After spending the last four years on treacherous dirt roads in Central America, where many of the drivers lacked a license or a vehicle worthy of the journey, I looked forward to opening our door and sending our boys out into the world of greater Victoria on their bikes, or sneakers, without fear of being run over. I now have significant doubts about that plan.

I don’t know what the answer is, but I think it’s fair to say that the pedestrians, cyclists, and cars here mix like oil and water. As more and more people move to this beautiful place the challenge is just going to increase–and the proposed changes regarding more bike lanes are fiercely opposed by motorists.

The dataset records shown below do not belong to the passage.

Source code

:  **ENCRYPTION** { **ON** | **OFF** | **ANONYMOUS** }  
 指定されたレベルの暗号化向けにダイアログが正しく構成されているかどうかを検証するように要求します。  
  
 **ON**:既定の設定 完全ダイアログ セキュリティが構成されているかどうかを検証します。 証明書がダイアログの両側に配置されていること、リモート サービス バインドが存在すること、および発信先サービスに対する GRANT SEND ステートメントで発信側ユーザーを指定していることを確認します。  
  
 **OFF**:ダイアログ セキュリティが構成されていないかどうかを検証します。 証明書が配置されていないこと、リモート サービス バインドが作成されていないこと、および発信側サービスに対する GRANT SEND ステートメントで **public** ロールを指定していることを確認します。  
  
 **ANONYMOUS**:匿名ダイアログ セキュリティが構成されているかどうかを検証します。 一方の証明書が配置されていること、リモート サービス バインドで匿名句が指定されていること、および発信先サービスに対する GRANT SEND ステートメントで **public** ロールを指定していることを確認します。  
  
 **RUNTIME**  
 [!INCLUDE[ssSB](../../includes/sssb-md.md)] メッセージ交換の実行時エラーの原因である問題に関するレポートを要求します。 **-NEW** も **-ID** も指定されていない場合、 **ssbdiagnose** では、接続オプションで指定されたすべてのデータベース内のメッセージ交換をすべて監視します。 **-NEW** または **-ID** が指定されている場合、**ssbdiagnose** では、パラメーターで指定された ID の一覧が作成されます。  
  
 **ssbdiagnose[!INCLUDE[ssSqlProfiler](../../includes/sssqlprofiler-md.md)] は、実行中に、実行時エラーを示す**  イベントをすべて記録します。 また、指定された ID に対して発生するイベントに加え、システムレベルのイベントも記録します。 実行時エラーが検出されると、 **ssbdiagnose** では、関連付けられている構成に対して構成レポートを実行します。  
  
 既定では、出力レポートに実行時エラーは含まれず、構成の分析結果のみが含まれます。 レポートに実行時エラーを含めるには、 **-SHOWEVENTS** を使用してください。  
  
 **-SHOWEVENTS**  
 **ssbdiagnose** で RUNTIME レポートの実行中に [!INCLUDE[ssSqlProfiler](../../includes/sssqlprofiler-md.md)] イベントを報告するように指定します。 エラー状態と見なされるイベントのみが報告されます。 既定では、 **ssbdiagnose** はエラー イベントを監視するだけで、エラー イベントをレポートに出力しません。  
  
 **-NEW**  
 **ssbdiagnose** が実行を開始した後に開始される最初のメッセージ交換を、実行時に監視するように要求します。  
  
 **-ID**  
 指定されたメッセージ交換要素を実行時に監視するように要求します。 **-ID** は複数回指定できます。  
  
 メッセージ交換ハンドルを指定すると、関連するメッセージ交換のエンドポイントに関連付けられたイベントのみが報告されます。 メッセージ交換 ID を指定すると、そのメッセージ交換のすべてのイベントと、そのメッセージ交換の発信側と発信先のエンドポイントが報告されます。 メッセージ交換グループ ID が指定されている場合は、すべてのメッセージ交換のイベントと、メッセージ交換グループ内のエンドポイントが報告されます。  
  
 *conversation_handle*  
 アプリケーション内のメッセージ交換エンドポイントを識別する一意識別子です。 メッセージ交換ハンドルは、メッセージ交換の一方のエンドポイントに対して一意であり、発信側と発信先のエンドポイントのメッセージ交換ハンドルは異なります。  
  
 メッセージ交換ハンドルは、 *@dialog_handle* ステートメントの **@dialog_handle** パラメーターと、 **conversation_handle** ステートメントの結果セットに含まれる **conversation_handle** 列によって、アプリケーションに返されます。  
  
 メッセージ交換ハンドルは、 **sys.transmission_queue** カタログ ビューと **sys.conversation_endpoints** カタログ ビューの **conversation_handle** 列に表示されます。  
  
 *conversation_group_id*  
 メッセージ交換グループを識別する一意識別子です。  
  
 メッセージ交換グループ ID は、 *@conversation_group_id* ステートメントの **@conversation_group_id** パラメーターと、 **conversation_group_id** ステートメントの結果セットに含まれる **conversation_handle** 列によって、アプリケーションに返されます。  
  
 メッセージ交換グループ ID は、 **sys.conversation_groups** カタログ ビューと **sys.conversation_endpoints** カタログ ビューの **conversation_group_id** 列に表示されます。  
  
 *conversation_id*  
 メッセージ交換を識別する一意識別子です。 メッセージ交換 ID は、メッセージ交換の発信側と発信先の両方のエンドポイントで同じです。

I would be remiss if I didn’t say that I understand why drivers here are often angry. The streets are crowded, many of the lights are badly timed, and the crush of bicycles and pedestrians (including a few million tourists fresh off their cruise ship) makes it hard to get anywhere in a hurry – and good luck finding a parking spot at your destination. It’s also very true that not all cyclists obey the rules (I was recently stuck driving behind a cyclist who refused to use the available bike lane and instead puttered down the middle of the road at 15 kms). It’s also true that many pedestrians step out into the road expecting traffic to magically stop. Driving here is stressful, not fun, which is part of the reason we drive so little (the dealership that sold us our new car claims that we need to buy a trickle charger because we don’t use the car enough to charge the battery–I think the issue is the alternator, not my preference for cycling, but still).

My bride is a big fan of the bus system here. I’ve never liked that mode of transportation, but until the teleportation technology is rolled out I think it’s worth considering. Let’s all be safe out there–and keep an eye out for an angry dude driving a Rascal down Yates Street.